Action item a>
Format the entries below as a Markdown table with the columns "Row" and "Line". Cover only the part of the entries that opens with the line containing "[307, 22, 436, 160]" and runs through the end of the entries, leaving out blank lines and the picture lines.

Text excerpt>
○ ○ ○ ○
Take a PC 7518. If you set it at say 16,000 rpm, and start to take a heavy cut, it will bog down for a second or two, then apply more power, and surge past the set speed, then settle back in. If you are starting and stopping the cut a lot, this "surging" is rather annoying. But it's still much better than an external speed control, where it won't get the additional power to maintain the set speed.
I've used a few VS routers that exhibit this behavior.
But this is a much older design. Newer designs are probably much better at maintaining speed. Maybe the newest designs do use an RPM sensor?

If you want the absolute best speed control for a router, look at the Super PID. www.SuperPID.com - Super-PID Closed-loop Router Speed Controller
It requires modification or your router to add an optical sensor, and is not really suitable for handheld use, but would be excellent in a table with a lift.
It has very fast response, and allows full power down to 5000 rpm.
I use one on my CNC with a PC 690.


----------



## Biagio (Mar 2, 2013)

@ger21, 
After reading Nick’s post, I did a bit of digging around, and came across the Super-PID. I thought to myself that it must have been quite a trick to miniaturise all that circuitry, into a module that fits inside a router housing. From what I understood, your Super-PID controller has an infra-red sensor, which is triggered by a reflective spot (I assume painted on to the shaft?). I gather some other types have a Hall-effect sensor, triggered every time a magnetic strip on the shaft goes past. As you say, this is a true rpm-based controller.
○ ○ ○ ○
Action item b>
Continue the forum thread about router speed control from the point where it stops.
○ ○ ○ ○
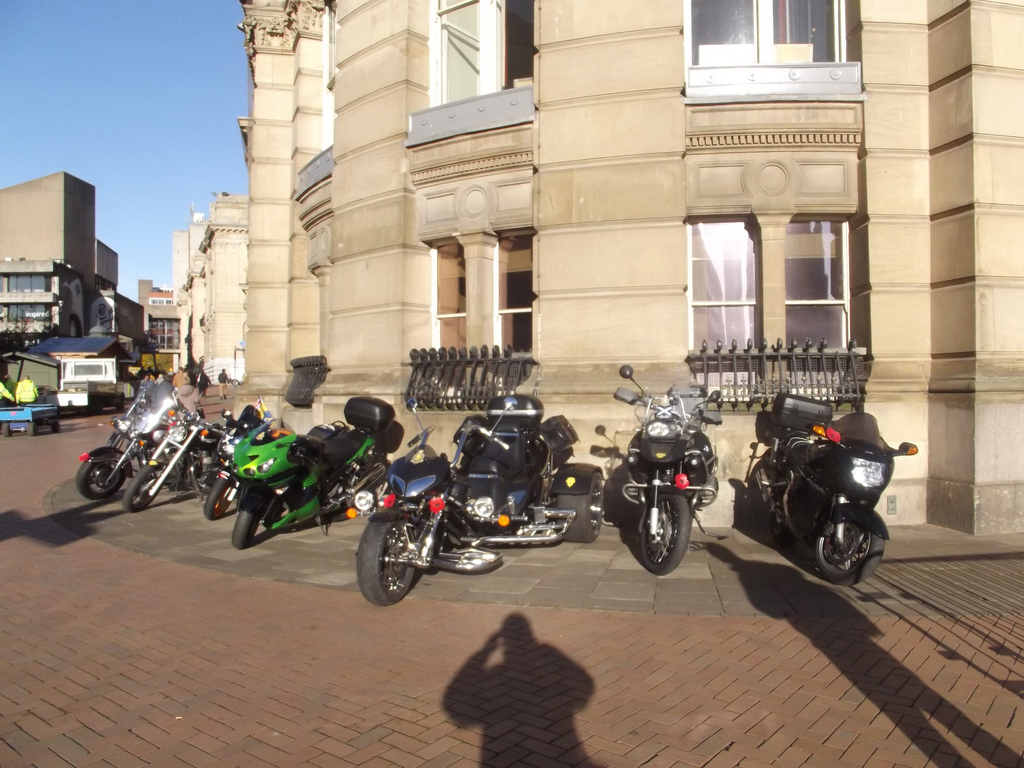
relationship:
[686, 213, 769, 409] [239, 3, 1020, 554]
window on a building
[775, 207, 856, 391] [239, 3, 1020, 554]
window on a building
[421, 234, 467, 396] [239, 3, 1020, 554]
window on a building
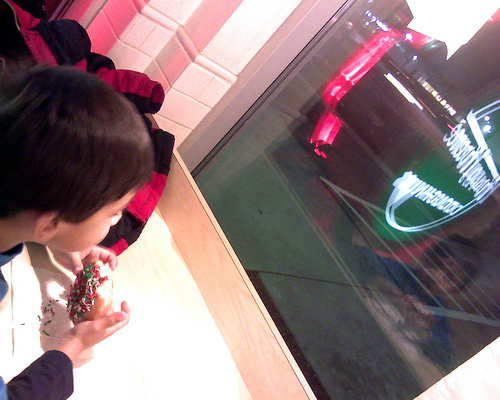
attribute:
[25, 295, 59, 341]
sprinkles — green red, white, red white, green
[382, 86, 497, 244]
logo — green, white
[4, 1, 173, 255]
jacket — red, black, pink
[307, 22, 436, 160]
red light — lighted up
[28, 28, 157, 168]
coat — black, red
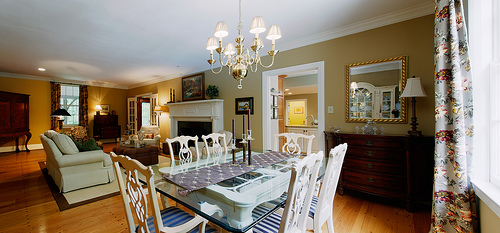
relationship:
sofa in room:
○ ○ ○ ○
Task output a>
| Row | Line |
|---|---|
| 1 | [307, 22, 436, 160] |
| 2 | red light — lighted up |
| 3 | [28, 28, 157, 168] |
| 4 | coat — black, red |
| 5 | relationship: |
| 6 | sofa in room: |

Task output b>
I could not get more clarity than that. It looked like a De Walt (611?) might have such a controller built-in, but a lot of guys seemed to want to replace it with the Super-PID, so I am completely uncertain.
But if, as you and I both seem to think, the average VS router does not have such a feedback loop, the controller is then a relatively simple solid-state device (or two: a diac and a triac). I cannot see why there should be a difference in performance between an inboard and outboard controller. In principle, such controllers allow the motor to draw current up to the design maximum (if not more), when the motor is forced to slow. The circuit does not “increase the power” as such. The extra current increases the torque, sometimes allowing the speed to increase again.
I suppose there is some current limiting circuitry to prevent motor burn-out in a total stall - this may impact torque.
Just my thoughts - remember where they come from.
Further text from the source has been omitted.